4. Kreistagsdelegierte: Die CDU Selters entsendet auch 2016 wieder 3 prominente Kommunalpolitiker in den

    Kreistag LM - WEL. Gewählt wurden Dr. Norbert Zabel mit 29.180 Stimmen auf Platz 3 der Ergebnisliste, auf

    der er nur auf Platz 10 gesetzt war und damit sein gutes Vertrauen bei den Wählern unter Beweis stellte.

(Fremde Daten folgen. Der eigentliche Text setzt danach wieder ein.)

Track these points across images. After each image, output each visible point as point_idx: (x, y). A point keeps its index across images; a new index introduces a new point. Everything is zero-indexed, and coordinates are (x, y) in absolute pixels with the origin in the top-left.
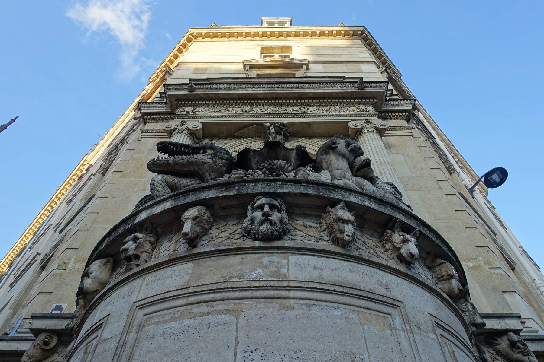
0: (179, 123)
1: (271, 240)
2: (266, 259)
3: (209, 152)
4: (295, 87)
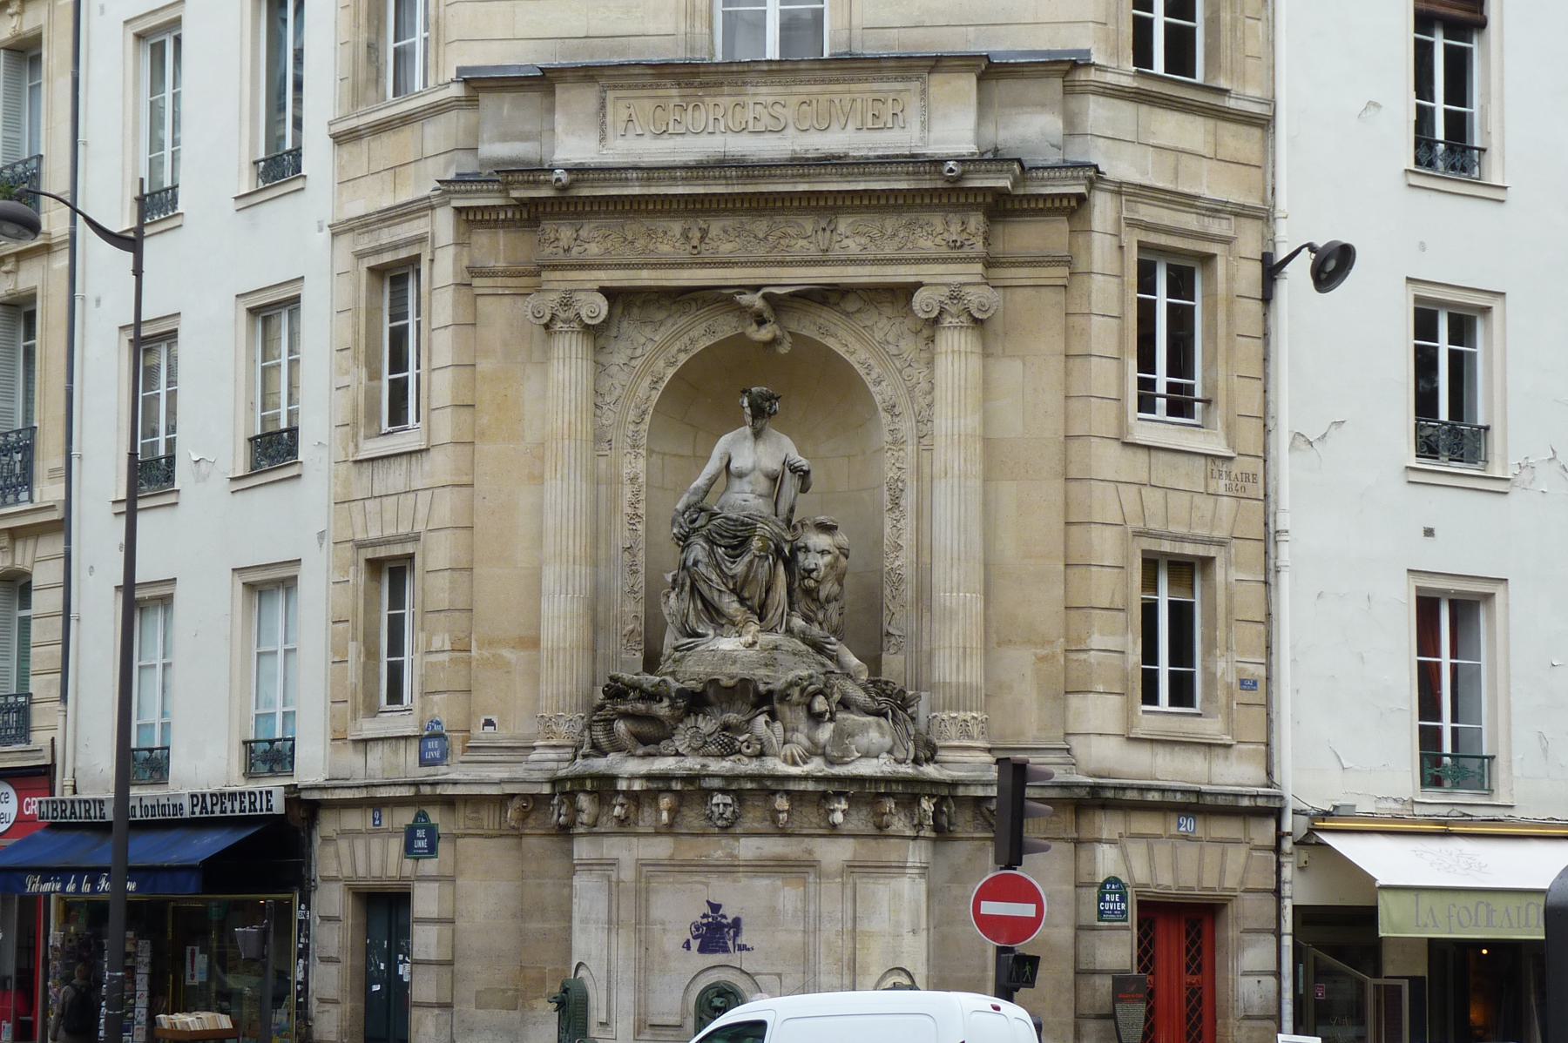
0: (555, 296)
1: (728, 829)
2: (724, 841)
3: (666, 702)
4: (802, 176)
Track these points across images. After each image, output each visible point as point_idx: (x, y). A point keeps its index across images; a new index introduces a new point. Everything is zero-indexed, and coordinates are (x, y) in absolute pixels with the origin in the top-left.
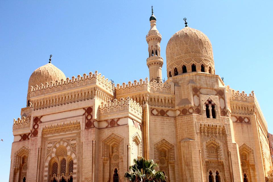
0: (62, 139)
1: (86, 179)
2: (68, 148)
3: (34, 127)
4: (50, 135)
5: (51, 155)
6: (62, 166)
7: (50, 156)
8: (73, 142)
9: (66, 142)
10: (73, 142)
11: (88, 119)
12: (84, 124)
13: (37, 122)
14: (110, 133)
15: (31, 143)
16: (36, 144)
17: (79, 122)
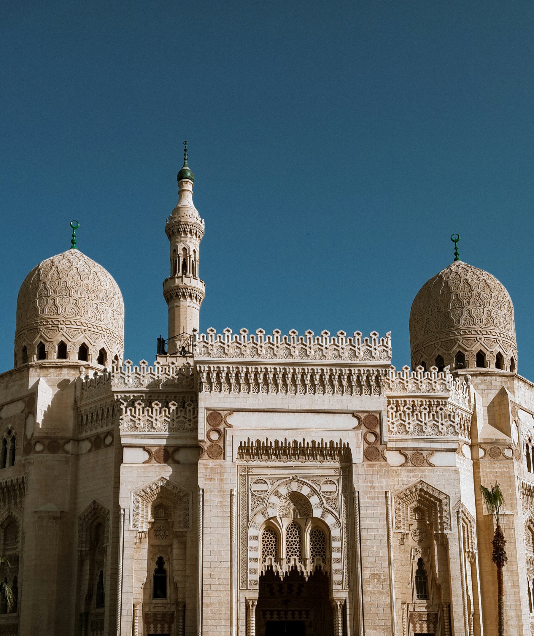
0: (294, 478)
1: (374, 575)
2: (314, 500)
3: (208, 436)
4: (259, 463)
5: (266, 511)
6: (290, 540)
7: (262, 513)
8: (326, 488)
9: (307, 484)
10: (326, 488)
11: (367, 442)
12: (361, 451)
13: (218, 425)
14: (415, 481)
15: (206, 476)
16: (221, 480)
17: (348, 444)
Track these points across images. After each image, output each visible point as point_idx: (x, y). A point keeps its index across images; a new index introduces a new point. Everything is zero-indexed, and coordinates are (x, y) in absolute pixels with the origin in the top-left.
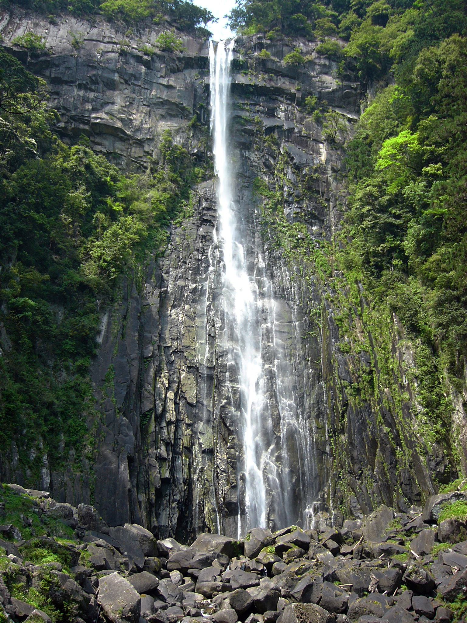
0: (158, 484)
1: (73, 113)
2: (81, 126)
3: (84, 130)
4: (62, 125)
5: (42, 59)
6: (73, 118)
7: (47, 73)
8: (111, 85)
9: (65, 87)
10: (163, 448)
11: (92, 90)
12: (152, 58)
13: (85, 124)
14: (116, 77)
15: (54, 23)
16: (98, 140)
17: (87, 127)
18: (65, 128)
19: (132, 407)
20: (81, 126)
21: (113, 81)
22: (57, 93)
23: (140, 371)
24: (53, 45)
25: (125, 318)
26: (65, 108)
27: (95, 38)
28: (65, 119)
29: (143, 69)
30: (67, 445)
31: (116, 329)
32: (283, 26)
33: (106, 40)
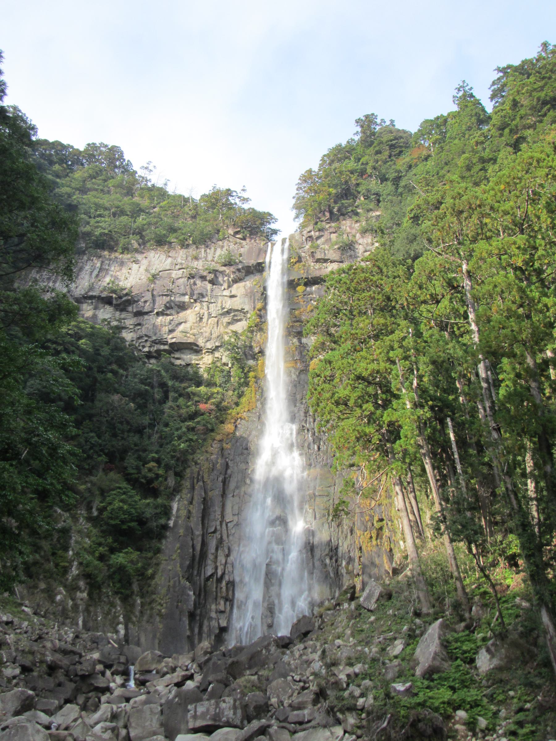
0: (217, 631)
1: (154, 338)
2: (162, 347)
3: (165, 350)
4: (146, 349)
5: (124, 299)
6: (155, 342)
7: (130, 309)
8: (182, 307)
9: (146, 317)
10: (222, 602)
11: (167, 315)
12: (215, 275)
13: (165, 344)
14: (186, 299)
15: (136, 262)
16: (177, 355)
17: (166, 347)
18: (149, 352)
19: (195, 572)
20: (162, 347)
21: (184, 302)
22: (139, 324)
23: (204, 544)
24: (133, 283)
25: (191, 503)
26: (146, 336)
27: (168, 268)
28: (148, 344)
29: (209, 286)
30: (142, 605)
31: (184, 513)
32: (331, 212)
33: (178, 267)
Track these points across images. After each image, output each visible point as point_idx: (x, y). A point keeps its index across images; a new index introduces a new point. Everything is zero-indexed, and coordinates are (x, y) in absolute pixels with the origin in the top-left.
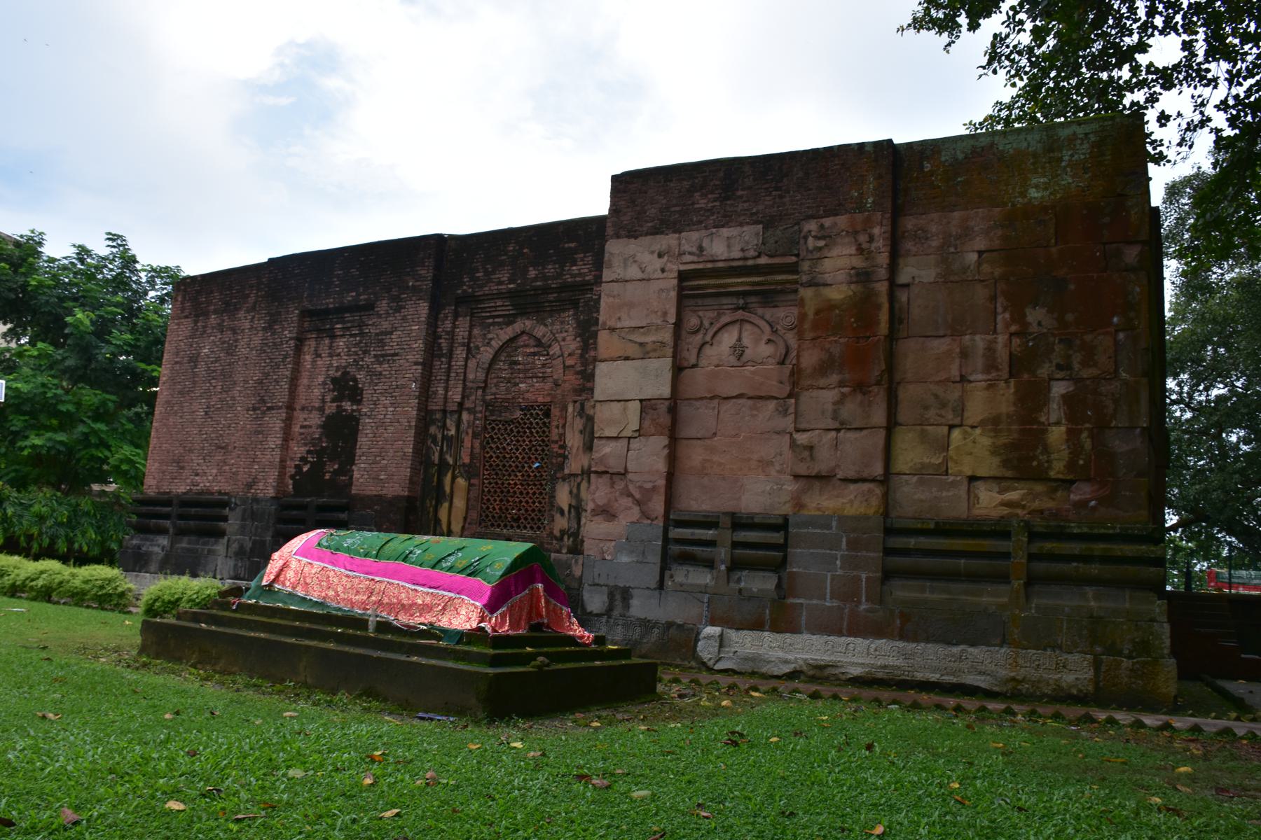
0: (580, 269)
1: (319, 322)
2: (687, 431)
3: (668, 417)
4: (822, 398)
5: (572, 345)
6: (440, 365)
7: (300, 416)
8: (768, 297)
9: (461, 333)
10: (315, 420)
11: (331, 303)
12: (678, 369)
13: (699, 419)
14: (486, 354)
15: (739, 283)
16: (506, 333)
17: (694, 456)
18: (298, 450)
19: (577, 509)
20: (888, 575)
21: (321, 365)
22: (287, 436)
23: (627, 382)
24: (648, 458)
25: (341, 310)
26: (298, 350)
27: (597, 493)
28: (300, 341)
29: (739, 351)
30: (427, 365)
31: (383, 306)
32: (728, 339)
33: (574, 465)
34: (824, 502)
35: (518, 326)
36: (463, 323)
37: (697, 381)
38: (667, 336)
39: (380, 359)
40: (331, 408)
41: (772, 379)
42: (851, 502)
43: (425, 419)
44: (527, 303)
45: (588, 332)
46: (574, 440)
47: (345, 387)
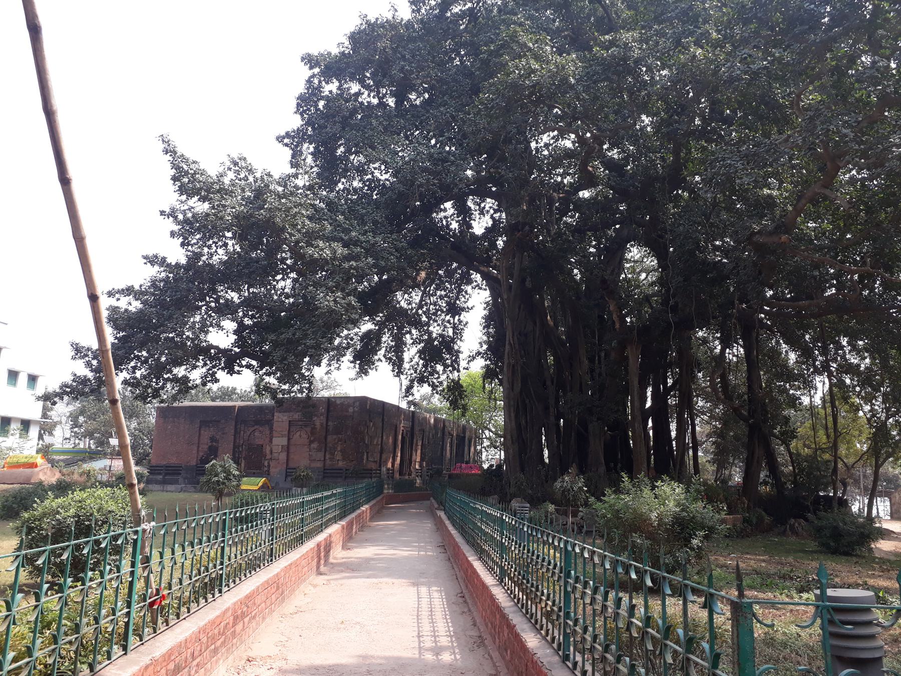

    Auch Willi Hamm schnitt mit dem 14. Platz gut ab. Als dritter CDU Vertreter aus Selters ist Manuel Böcher

    in Kreistag eingezogen.

    Für die SPD ist diesmal Judith Hautzel aus Selters-Haintchen auf Platz 10 gelandet, obwohl sie an 6. Stelle

    in der Wahlliste geführt wurde. Welche Popularität das frühere SPD Mitglied aus Selters-Münster, heute

    in Runkel wohnhafte, Dr. Manfred Birko immer noch besitzt, zeigt sein Platz 6 bei den Stimmen der SPD-

    Wähler, obwohl man ihn auf Platz 28 quasi verstecken wollte. Rüdiger Weil hat es diesmal nicht in den

    Kreistag geschafft, aber er steht auf dem vordersten Nachrückerplatz und wird ggf. eine 2. Chance

    bekommen.

    Fazit: Trotz einer ungewöhnlichen Steigerung der Wahlbeteiligung in Selters, stellt die Gemeinde 2016 nur

    noch vier Abgeordnete im Kreistag. Drei von der CDU und eine von der SPD. Von den Freien Wählern hat es

    aus Selters kein Bewerber in den Kreistag geschafft. Dafür sind dort jetzt jede Menge Bürgermeister und AfD

    Funktionäre eingezogen. Eine fragwürdige Entwicklung die weitere Beobachtung herausfordert.